The Creator has not given you a longing to do that which you have no ability to do.

-O. Marden.

Morgan Mandel said...

About embracing something you like - A while back I got hooked on going to Bingo, so I had to buy all the stuff that goes with it. In those days it meant magnetic chips, a magnet wand to pick them up after the game, all kinds of little statues to put near my cards for luck, a cool bingo bag, and lots of munchies to eat during the games. I'm not so much into Bingo since the casinos made their appearance, but I still remember how I totally embraced the experience.

Morgan Mandel

Jude Hardin said...

...if you want to reach a large audience, pay attention to the things that reach a large audience.
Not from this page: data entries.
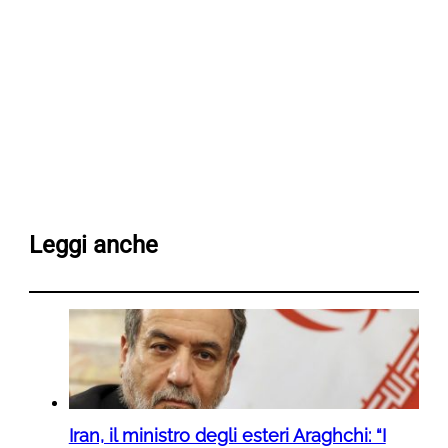
Leggi anche
Iran, il ministro degli esteri Araghchi: “I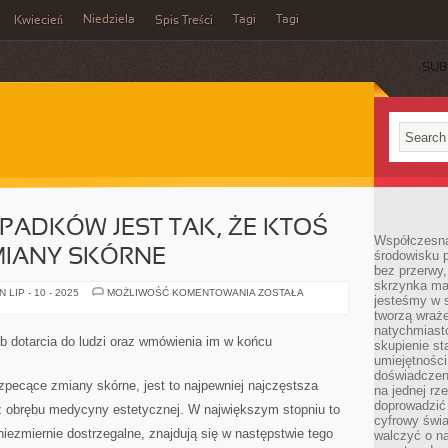
Niedziela
Tagi
Tagi
Kwiecień
Spis Treści
SUB
PADKÓW JEST TAK, ŻE KTOŚ
Współczesna
MIANY SKÓRNE
środowisku 
bez przerwy, 
skrzynka mai
W
LIP - 10 - 2025
MOŻLIWOŚĆ KOMENTOWANIA
ZOSTAŁA
jesteśmy w s
SZEREGU
PRZYPADKÓW
tworzą wraż
JEST
natychmiasto
TAK,
 dotarcia do ludzi oraz wmówienia im w końcu
skupienie st
ŻE
KTOŚ
umiejętności
MA
doświadczeni
SZPECĄCE
szpecące zmiany skórne, jest to najpewniej najczęstsza
na jednej rz
ZMIANY
SKÓRNE
doprowadzić 
z obrębu medycyny estetycznej. W największym stopniu to
cyfrowy świa
ezmiernie dostrzegalne, znajdują się w następstwie tego
walczyć o n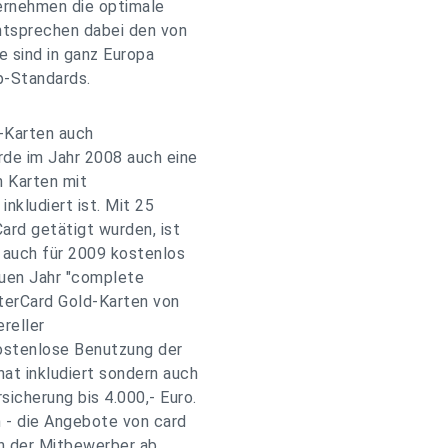
ernehmen die optimale
ntsprechen dabei den von
e sind in ganz Europa
p-Standards.
-Karten auch
de im Jahr 2008 auch eine
n Karten mit
nkludiert ist. Mit 25
ard getätigt wurden, ist
o auch für 2009 kostenlos
euen Jahr "complete
sterCard Gold-Karten von
reller
ostenlose Benutzung der
t inkludiert sondern auch
icherung bis 4.000,- Euro.
h - die Angebote von card
n der Mitbewerber ab.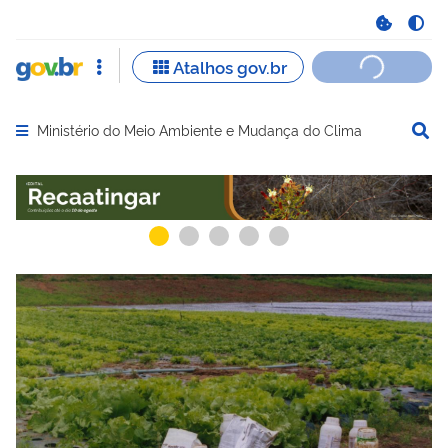
Ministério do Meio Ambiente e Mudança do Clima
Abrir menu principal de navegação
Serviços recomendados para você
Serviços ma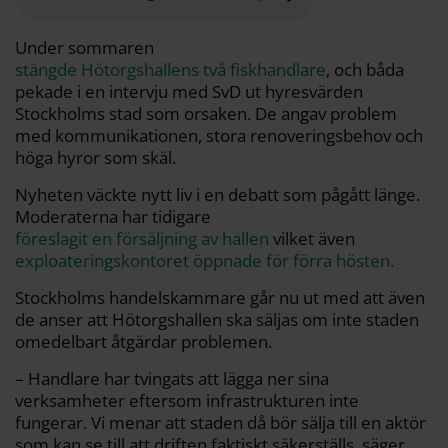
o
e
i
t
o
r
n
k
k
Under sommaren
stängde Hötorgshallens två fiskhandlare
, och båda
pekade i en intervju med SvD ut hyresvärden
Stockholms stad som orsaken. De angav problem
med kommunikationen, stora renoveringsbehov och
höga hyror som skäl.
Nyheten väckte nytt liv i en debatt som pågått länge.
Moderaterna har tidigare
föreslagit en försäljning av hallen
vilket även
exploateringskontoret öppnade för förra hösten.
Stockholms handelskammare går nu ut med att även
de anser att Hötorgshallen ska säljas om inte staden
omedelbart åtgärdar problemen.
– Handlare har tvingats att lägga ner sina
verksamheter eftersom infrastrukturen inte
fungerar. Vi menar att staden då bör sälja till en aktör
som kan se till att driften faktiskt säkerställs, säger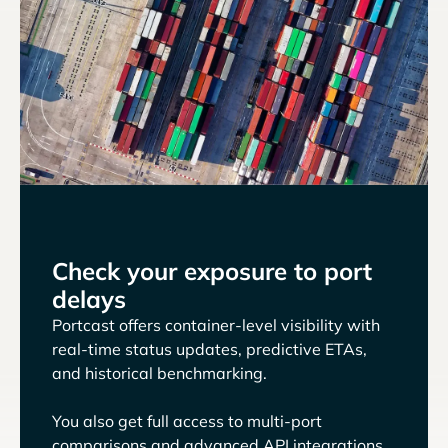
Check your exposure to port
delays
Portcast offers container-level visibility with
real-time status updates, predictive ETAs,
and historical benchmarking.
You also get full access to multi-port
comparisons and advanced API integrations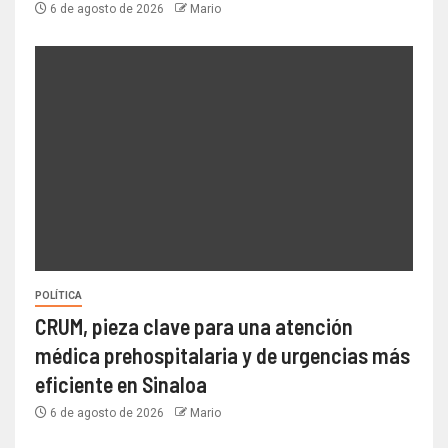
6 de agosto de 2026
Mario
POLÍTICA
CRUM, pieza clave para una atención
médica prehospitalaria y de urgencias más
eficiente en Sinaloa
6 de agosto de 2026
Mario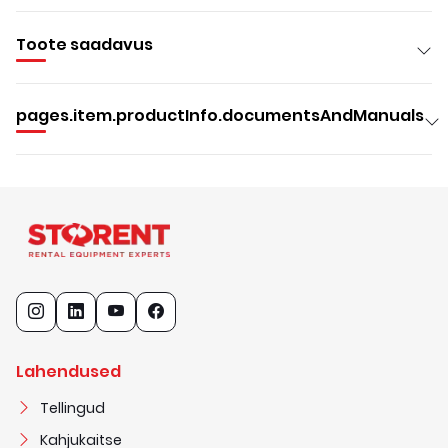
Toote saadavus
pages.item.productInfo.documentsAndManuals
Lahendused
Tellingud
Kahjukaitse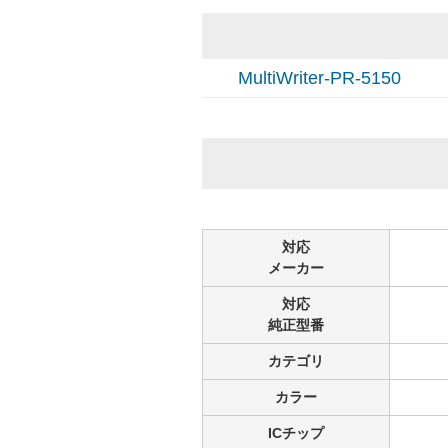
MultiWriter-PR-5150
対応
メーカー
対応
純正型番
カテゴリ
カラー
ICチップ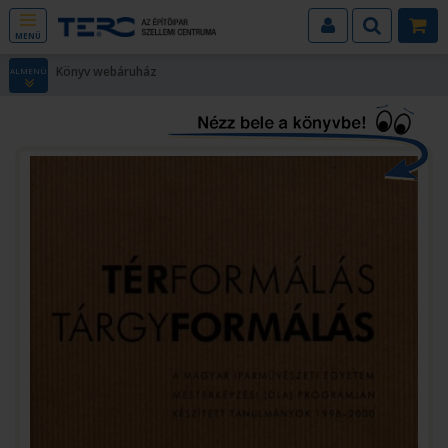
MENÜ
Könyv webáruház
ALMENÜ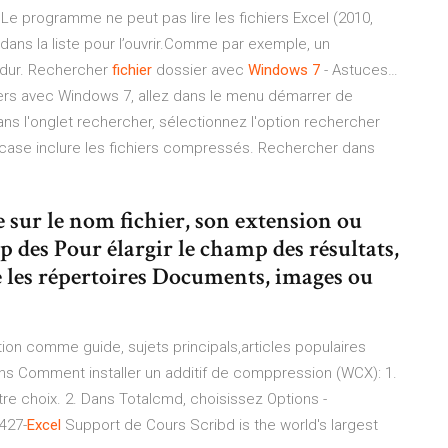
Le programme ne peut pas lire les fichiers Excel (2010,
 dans la liste pour l’ouvrir.Comme par exemple, un
 dur. Rechercher
fichier
dossier avec
Windows
7
- Astuces…
iers avec Windows 7, allez dans le menu démarrer de
ns l'onglet rechercher, sélectionnez l'option rechercher
la case inclure les fichiers compressés. Rechercher dans
 sur le nom fichier, son extension ou
 des Pour élargir le champ des résultats,
 les répertoires Documents, images ou
on comme guide, sujets principals,articles populaires
ns
Comment installer un additif de comppression (WCX): 1.
re choix. 2. Dans Totalcmd, choisissez Options -
427-
Excel
Support de Cours
Scribd is the world's largest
I'm not quite sure what you mean by that, Joe. Are you suggesting writers should follow trends?

I've always thought you should write what you love, and the passion will show. Writing in a genre just because it's hot at the moment will never result in anything better than mediocrity, IMO, and the bandwagon might be long gone by the time your book hits the shelves anyway.

amberargyle said...

I write about chickens. Chickens whose secret desire is to join the CIA. Their mission it is to infiltrate terrorist organizations and keep them awake at all hours of the day and night with loud crowing, thus breaking down their organization and forcing mistakes.

I think it'll be a nationwide bestseller--after all, who doesn't like chicken? (Vegetarians excluded).

Mary Stella said...

I'd love to see someone show up at your table dressed like Harry McGlade.
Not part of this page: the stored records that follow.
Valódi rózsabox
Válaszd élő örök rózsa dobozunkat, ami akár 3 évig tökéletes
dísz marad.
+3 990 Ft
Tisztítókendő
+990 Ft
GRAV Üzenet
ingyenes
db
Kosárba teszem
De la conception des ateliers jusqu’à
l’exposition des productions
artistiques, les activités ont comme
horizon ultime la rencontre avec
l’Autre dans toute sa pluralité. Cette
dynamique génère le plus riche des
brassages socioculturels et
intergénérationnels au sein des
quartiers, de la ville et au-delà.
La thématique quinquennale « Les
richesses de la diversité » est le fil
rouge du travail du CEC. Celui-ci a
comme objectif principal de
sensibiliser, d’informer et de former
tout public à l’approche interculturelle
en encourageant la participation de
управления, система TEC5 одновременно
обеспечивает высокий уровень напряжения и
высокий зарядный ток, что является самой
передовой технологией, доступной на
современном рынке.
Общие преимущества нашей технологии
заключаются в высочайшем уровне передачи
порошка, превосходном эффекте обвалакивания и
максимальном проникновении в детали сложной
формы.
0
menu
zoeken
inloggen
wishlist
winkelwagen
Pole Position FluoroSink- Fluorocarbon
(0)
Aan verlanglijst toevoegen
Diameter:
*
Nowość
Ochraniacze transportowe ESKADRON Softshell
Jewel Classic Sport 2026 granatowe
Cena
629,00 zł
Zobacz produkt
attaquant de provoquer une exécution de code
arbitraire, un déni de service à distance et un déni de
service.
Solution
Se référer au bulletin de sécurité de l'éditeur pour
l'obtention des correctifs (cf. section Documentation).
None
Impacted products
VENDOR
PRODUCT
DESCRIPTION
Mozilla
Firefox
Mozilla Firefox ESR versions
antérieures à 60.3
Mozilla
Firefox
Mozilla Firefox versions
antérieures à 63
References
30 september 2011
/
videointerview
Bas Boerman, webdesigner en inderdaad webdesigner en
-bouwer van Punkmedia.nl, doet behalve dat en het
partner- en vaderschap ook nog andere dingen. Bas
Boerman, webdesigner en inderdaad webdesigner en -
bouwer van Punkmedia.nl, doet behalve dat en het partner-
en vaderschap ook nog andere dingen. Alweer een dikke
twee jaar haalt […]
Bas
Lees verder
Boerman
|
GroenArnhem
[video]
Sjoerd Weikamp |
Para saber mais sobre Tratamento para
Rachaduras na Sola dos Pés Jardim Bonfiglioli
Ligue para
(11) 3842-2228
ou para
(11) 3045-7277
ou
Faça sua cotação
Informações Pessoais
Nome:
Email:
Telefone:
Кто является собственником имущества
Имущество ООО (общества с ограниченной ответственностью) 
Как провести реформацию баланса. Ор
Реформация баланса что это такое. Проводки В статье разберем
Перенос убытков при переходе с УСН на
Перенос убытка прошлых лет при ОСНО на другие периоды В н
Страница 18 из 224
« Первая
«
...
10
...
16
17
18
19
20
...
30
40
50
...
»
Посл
Someone dressed like Alex would make me run screaming in the other direction.

JA Konrath said...

Are you suggesting writers should follow trends?

Not at all. I'm suggesting writers understand why some things become trends.

Does your work tap into some sort of universal collective unconscious? Don't you think that it should?

Jude Hardin said...

Does your work tap into some sort of universal collective unconscious? Don't you think that it should?

Sure. That's what all good fiction boils down to, really. But I think it has to happen organically. Dissecting another author's work and trying to incorporate his/her themes and archetypes into your own is only useful to a point. For example, I don't think J.K. Rowling ever sat down and methodically thought out how this plot point or that character trait would translate into acceptance by millions of kids.

Andrew Jack said...

I think what Joe means ( I hope) is not so much that we should write to trends but look at why some trends take off beyond all expectations. Jk Rowling didn't set out to be accepted by millipons of kids but she did write a really good book(s)that beautifully tapped everyone's desire for there to be more to the world that what we can see in front of our face. Of course she did a lot more than that, and Harry Potter is just really good anyway, but tapping that desire couldn;t have hurt.